## Provided information
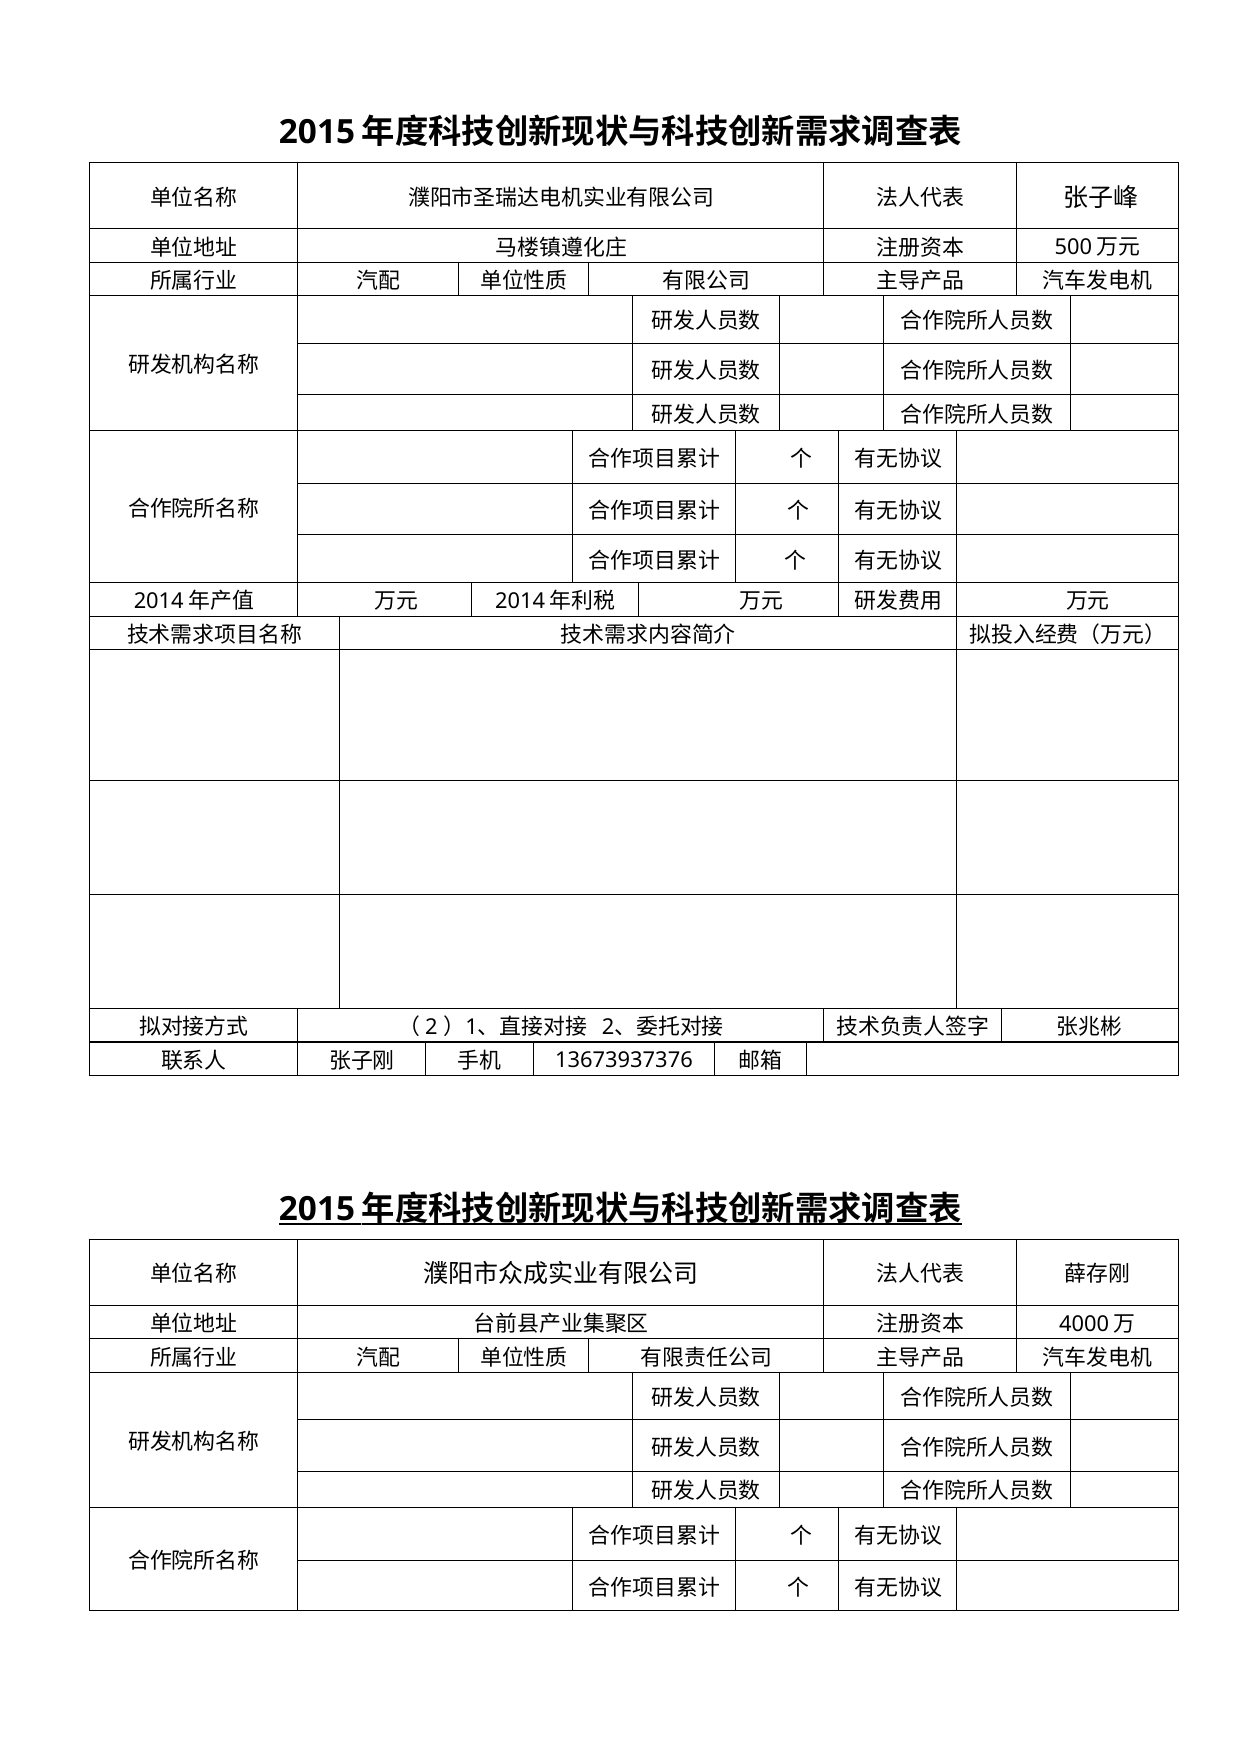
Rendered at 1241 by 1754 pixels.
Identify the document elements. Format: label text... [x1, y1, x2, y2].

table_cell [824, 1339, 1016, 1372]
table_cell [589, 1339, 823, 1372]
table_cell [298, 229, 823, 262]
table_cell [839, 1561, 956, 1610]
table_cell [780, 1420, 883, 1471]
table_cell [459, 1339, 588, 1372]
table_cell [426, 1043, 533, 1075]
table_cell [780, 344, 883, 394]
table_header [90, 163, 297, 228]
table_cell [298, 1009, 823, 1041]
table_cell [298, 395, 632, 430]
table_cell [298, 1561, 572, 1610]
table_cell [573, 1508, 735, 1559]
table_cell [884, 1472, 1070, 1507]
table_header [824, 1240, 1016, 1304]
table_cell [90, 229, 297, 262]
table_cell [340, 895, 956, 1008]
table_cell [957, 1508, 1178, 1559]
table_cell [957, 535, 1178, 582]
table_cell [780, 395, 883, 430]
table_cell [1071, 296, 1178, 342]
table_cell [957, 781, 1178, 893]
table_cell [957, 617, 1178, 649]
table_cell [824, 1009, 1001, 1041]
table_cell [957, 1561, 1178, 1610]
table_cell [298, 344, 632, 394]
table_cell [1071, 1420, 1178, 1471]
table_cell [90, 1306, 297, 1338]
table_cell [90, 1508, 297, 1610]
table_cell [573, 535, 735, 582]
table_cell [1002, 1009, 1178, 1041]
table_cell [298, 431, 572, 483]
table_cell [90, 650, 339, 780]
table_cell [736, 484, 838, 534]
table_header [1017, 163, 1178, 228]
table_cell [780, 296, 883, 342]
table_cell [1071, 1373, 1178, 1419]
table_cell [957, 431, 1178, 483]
text 2015年度科技创新现状与科技创新需求调查表 [89, 1173, 1151, 1238]
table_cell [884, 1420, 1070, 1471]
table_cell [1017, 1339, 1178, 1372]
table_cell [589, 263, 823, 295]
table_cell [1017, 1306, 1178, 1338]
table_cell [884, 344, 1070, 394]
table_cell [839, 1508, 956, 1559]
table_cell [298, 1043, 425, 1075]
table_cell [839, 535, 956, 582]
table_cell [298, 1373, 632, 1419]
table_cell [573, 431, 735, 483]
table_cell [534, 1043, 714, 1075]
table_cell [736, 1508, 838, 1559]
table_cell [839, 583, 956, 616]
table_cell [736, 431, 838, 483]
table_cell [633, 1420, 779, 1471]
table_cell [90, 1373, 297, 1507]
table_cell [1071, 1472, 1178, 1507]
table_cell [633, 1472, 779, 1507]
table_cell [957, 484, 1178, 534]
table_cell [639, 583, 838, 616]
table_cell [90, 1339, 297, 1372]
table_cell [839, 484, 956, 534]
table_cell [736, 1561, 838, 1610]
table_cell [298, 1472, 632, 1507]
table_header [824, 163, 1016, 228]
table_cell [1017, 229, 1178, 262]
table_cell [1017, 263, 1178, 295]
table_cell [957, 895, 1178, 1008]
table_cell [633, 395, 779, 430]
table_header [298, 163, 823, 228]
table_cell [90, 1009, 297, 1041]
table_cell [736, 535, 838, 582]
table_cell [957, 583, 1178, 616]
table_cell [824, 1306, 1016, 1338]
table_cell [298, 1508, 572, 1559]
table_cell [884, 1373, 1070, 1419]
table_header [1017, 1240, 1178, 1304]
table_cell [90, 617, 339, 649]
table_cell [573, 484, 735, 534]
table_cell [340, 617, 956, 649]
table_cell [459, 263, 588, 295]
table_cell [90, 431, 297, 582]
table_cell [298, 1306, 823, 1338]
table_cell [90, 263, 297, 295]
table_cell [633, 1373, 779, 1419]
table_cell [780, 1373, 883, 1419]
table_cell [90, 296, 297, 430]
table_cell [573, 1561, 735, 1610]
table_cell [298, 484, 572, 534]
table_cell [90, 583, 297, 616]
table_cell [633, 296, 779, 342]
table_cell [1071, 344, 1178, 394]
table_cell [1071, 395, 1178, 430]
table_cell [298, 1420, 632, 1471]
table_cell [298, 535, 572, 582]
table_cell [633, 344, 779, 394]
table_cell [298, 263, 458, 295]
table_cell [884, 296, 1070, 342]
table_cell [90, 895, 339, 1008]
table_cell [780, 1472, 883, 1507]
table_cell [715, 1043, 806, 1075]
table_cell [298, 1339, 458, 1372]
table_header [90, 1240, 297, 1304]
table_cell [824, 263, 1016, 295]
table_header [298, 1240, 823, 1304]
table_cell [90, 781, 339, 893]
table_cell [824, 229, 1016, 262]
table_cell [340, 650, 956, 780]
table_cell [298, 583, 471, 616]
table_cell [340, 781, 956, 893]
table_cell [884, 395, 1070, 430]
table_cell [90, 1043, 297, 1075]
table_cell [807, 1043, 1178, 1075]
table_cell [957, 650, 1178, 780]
text 2015年度科技创新现状与科技创新需求调查表 [89, 97, 1151, 162]
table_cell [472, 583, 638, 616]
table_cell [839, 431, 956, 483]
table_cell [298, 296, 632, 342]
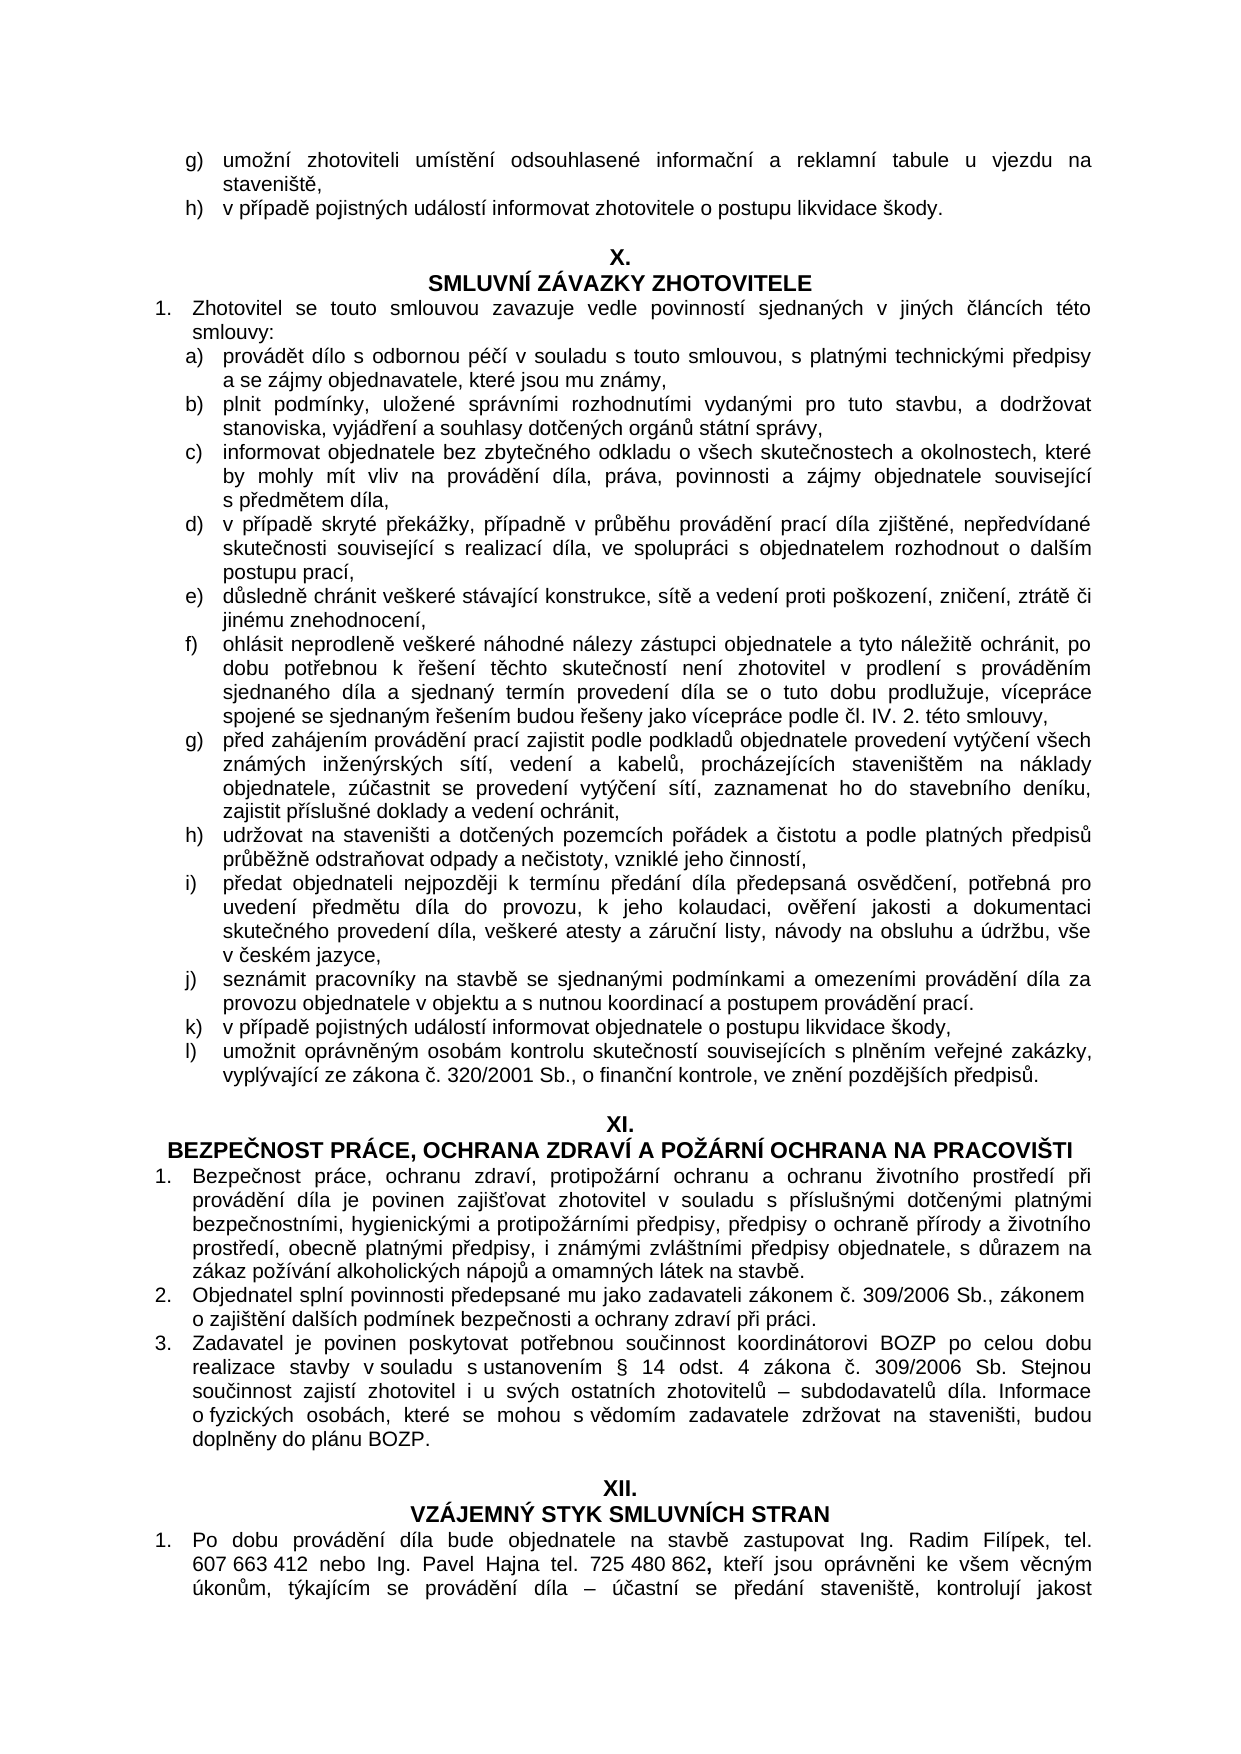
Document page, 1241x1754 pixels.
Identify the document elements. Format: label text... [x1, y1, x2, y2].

## Assignment
In the records above, the line with "table_cell [298, 229, 823, 262]" marks the start and the line with "table_cell [589, 263, 823, 295]" marks the end; copy that stretch exactly, both lines included, and nothing else.

## Answer space
table_cell [298, 229, 823, 262]
table_cell [839, 1561, 956, 1610]
table_cell [780, 1420, 883, 1471]
table_cell [459, 1339, 588, 1372]
table_cell [426, 1043, 533, 1075]
table_cell [780, 344, 883, 394]
table_header [90, 163, 297, 228]
table_cell [298, 1009, 823, 1041]
table_cell [298, 395, 632, 430]
table_cell [298, 1561, 572, 1610]
table_cell [573, 1508, 735, 1559]
table_cell [884, 1472, 1070, 1507]
table_header [824, 1240, 1016, 1304]
table_cell [90, 229, 297, 262]
table_cell [340, 895, 956, 1008]
table_cell [957, 1508, 1178, 1559]
table_cell [957, 535, 1178, 582]
table_cell [780, 395, 883, 430]
table_cell [1071, 296, 1178, 342]
table_cell [957, 781, 1178, 893]
table_cell [957, 617, 1178, 649]
table_cell [824, 1009, 1001, 1041]
table_cell [957, 1561, 1178, 1610]
table_cell [298, 344, 632, 394]
table_cell [1071, 1420, 1178, 1471]
table_cell [90, 1306, 297, 1338]
table_cell [90, 1508, 297, 1610]
table_cell [573, 535, 735, 582]
table_cell [1002, 1009, 1178, 1041]
table_cell [298, 431, 572, 483]
table_cell [90, 650, 339, 780]
table_cell [736, 484, 838, 534]
table_header [1017, 163, 1178, 228]
table_cell [780, 296, 883, 342]
table_cell [1071, 1373, 1178, 1419]
table_cell [957, 431, 1178, 483]
text 2015年度科技创新现状与科技创新需求调查表 [89, 1173, 1151, 1238]
table_cell [884, 1420, 1070, 1471]
table_cell [1017, 1339, 1178, 1372]
table_cell [589, 263, 823, 295]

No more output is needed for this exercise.